The theory of “200,000 forcibly taken Korean comfort women.”
On page 106 of his 1973 book Comfort Women in the War — The Accusation of 80,000 Voiceless Women, the following is written.
“They were gathered under the name of ‘teishintai.’
(Omitted.)
Out of a total of 200,000
(Korean-side estimate)
who were gathered, it is said that ‘50,000 to 70,000’ were made into ‘comfort women.’ ”
According to Kim Yŏng-dal, a researcher of the history of Zainichi Korean movements who investigated the basis for this claim, Kako Senda is said to have misread and used as his source the following Seoul Shimbun article dated August 14, 1970.
“From 1943 to 1945, the women of the two countries, Korea and Japan, mobilized into the volunteer corps totaled approximately 200,000.
Of these, Korean women are estimated at 50,000 to 70,000.”
The basis for this estimate of “50,000 to 70,000” in the Seoul Shimbun article is unknown, and judging from reliable materials, the girls’ volunteer corps from the Korean Peninsula, recruited officially and without coercion, are estimated at no more than about 4,000 even at the highest estimate.
Omitted in the middle.
In 1991, the Asahi Shimbun reported on “comfort women” as having been “taken to the battlefield under the name of the girls’ volunteer corps,” and thus the mistaken discourse spread that “comfort women were taken away under the name of the girls’ volunteer corps,” but…
according to Takasaki Sōji, these reports relied on Senda’s book, which wrote that “they
(the comfort women)
were gathered under the name of the volunteer corps,” and…
the Korean historian Kang Man-gil also…
raised doubts over the fact that organizations handling the comfort women issue bore names such as “The Korean Council for the Volunteer Corps Problem,” thereby confusing comfort women and the volunteer corps.
Omitted after this.
The above is from Wikipedia.
The emphasis in the text is mine.
- Having dropped out of Nihon University and entered the Mainichi Shimbun, and having inflicted so great a calamity upon Japan, this man is an unbelievable fool.

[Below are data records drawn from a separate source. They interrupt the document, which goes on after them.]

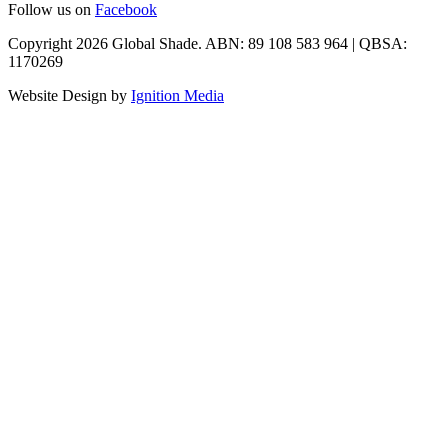
Follow us on
Facebook
Copyright 2026 Global Shade. ABN: 89 108 583 964 | QBSA:
1170269
Website Design by
Ignition Media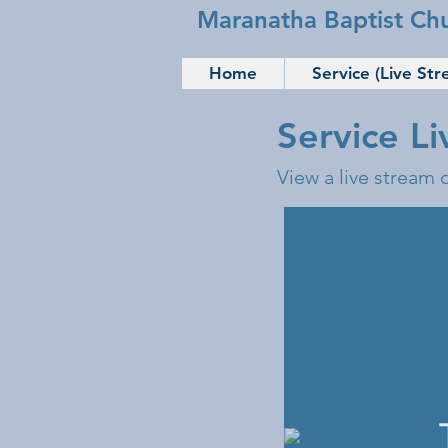
Maranatha Baptist Ch
Home
Service (Live Str
Service L
View a live stream 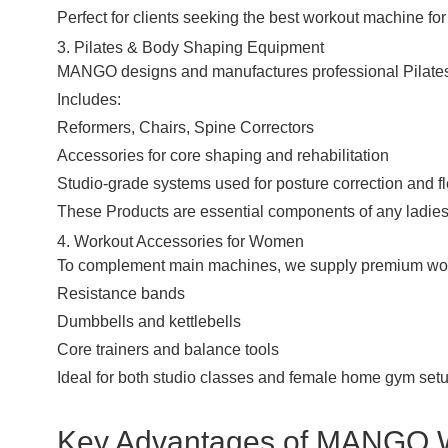
Perfect for clients seeking the best workout machine f
3. Pilates & Body Shaping Equipment
MANGO designs and manufactures professional Pilates
Includes:
Reformers, Chairs, Spine Correctors
Accessories for core shaping and rehabilitation
Studio-grade systems used for posture correction and fle
These
Products
are essential components of any ladies
4. Workout Accessories for Women
To complement main machines, we supply premium work
Resistance bands
Dumbbells
and kettlebells
Core trainers and balance tools
Ideal for both studio classes and female home gym set
Key Advantages of MANGO 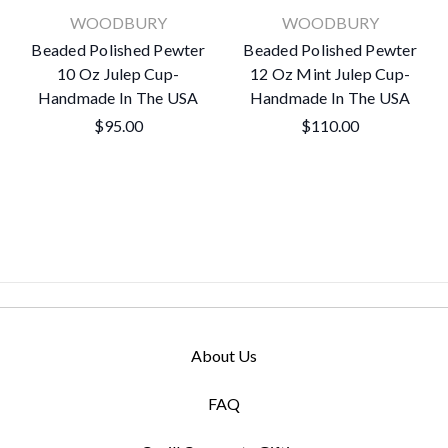
WOODBURY
WOODBURY
Beaded Polished Pewter
Beaded Polished Pewter
10 Oz Julep Cup-
12 Oz Mint Julep Cup-
Handmade In The USA
Handmade In The USA
$95.00
$110.00
About Us
FAQ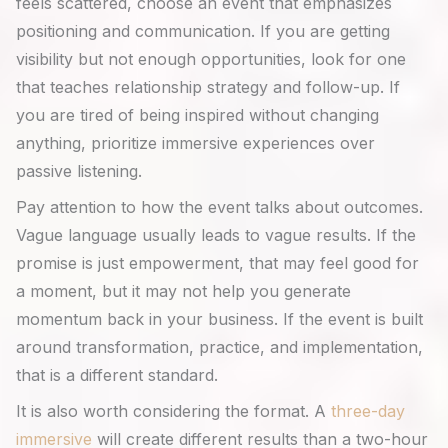
feels scattered, choose an event that emphasizes
positioning and communication. If you are getting
visibility but not enough opportunities, look for one
that teaches relationship strategy and follow-up. If
you are tired of being inspired without changing
anything, prioritize immersive experiences over
passive listening.
Pay attention to how the event talks about outcomes.
Vague language usually leads to vague results. If the
promise is just empowerment, that may feel good for
a moment, but it may not help you generate
momentum back in your business. If the event is built
around transformation, practice, and implementation,
that is a different standard.
It is also worth considering the format. A
three-day
immersive
will create different results than a two-hour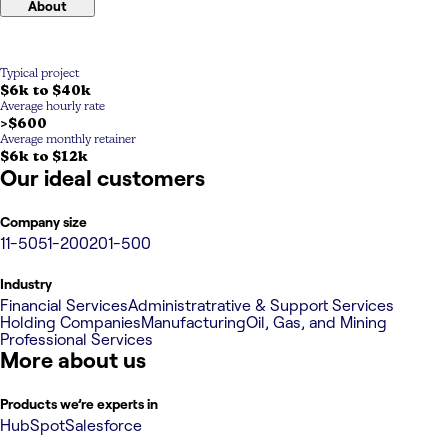
About
Typical project
$6k to $40k
Average hourly rate
>$600
Average monthly retainer
$6k to $12k
Our ideal customers
Company size
11-50
51-200
201-500
Industry
Financial Services
Administratrative & Support Services
Holding Companies
Manufacturing
Oil, Gas, and Mining
Professional Services
More about us
Products we’re experts in
HubSpot
Salesforce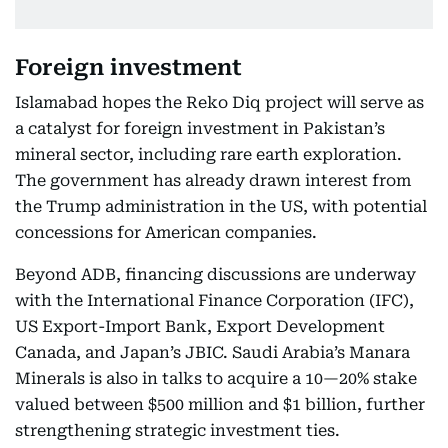
Foreign investment
Islamabad hopes the Reko Diq project will serve as
a catalyst for foreign investment in Pakistan’s
mineral sector, including rare earth exploration.
The government has already drawn interest from
the Trump administration in the US, with potential
concessions for American companies.
Beyond ADB, financing discussions are underway
with the International Finance Corporation (IFC),
US Export-Import Bank, Export Development
Canada, and Japan’s JBIC. Saudi Arabia’s Manara
Minerals is also in talks to acquire a 10—20% stake
valued between $500 million and $1 billion, further
strengthening strategic investment ties.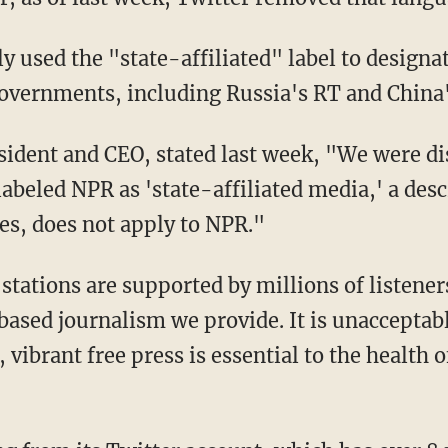
governments, including Russia's RT and China
labeled NPR as 'state-affiliated media,' a desc
es, does not apply to NPR."
ased journalism we provide. It is unacceptable
, vibrant free press is essential to the health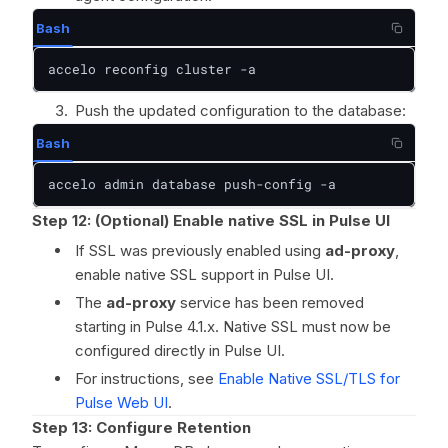
Bash
accelo reconfig cluster -a
Push the updated configuration to the database:
Bash
accelo admin database push-config -a
Step 12: (Optional) Enable native SSL in Pulse UI
If SSL was previously enabled using
ad-proxy
,
enable native SSL support in Pulse UI.
The
ad-proxy
service has been removed
starting in Pulse 4.1.x. Native SSL must now be
configured directly in Pulse UI.
For instructions, see
Enable Native SSL/TLS for
Pulse Web UI
.
Step 13: Configure Retention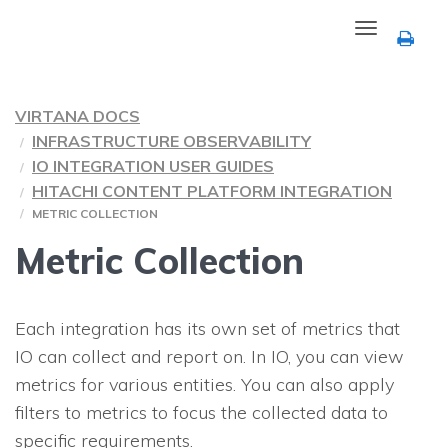
Toggle
navigation
VIRTANA DOCS
INFRASTRUCTURE OBSERVABILITY
IO INTEGRATION USER GUIDES
HITACHI CONTENT PLATFORM INTEGRATION
METRIC COLLECTION
Metric Collection
Each integration has its own set of metrics that
IO
can collect and report on. In
IO
, you can view
metrics for various entities. You can also apply
filters to metrics to focus the collected data to
specific requirements.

The fact that the made-up stories of such a man are still bringing calamity upon Japan even now…
the depth of the sin of those called men of letters…
must be known by every citizen of Japan.
This is no time to be manipulated by the media and by agents of Korea and China… and to be reading the likes of Haruki Murakami.
If you have money for that… then you ought instead to subscribe every month to the monthly magazines I refer to…
Otherwise, you can hardly be called a person of the twenty-first century, nor can you know the truth.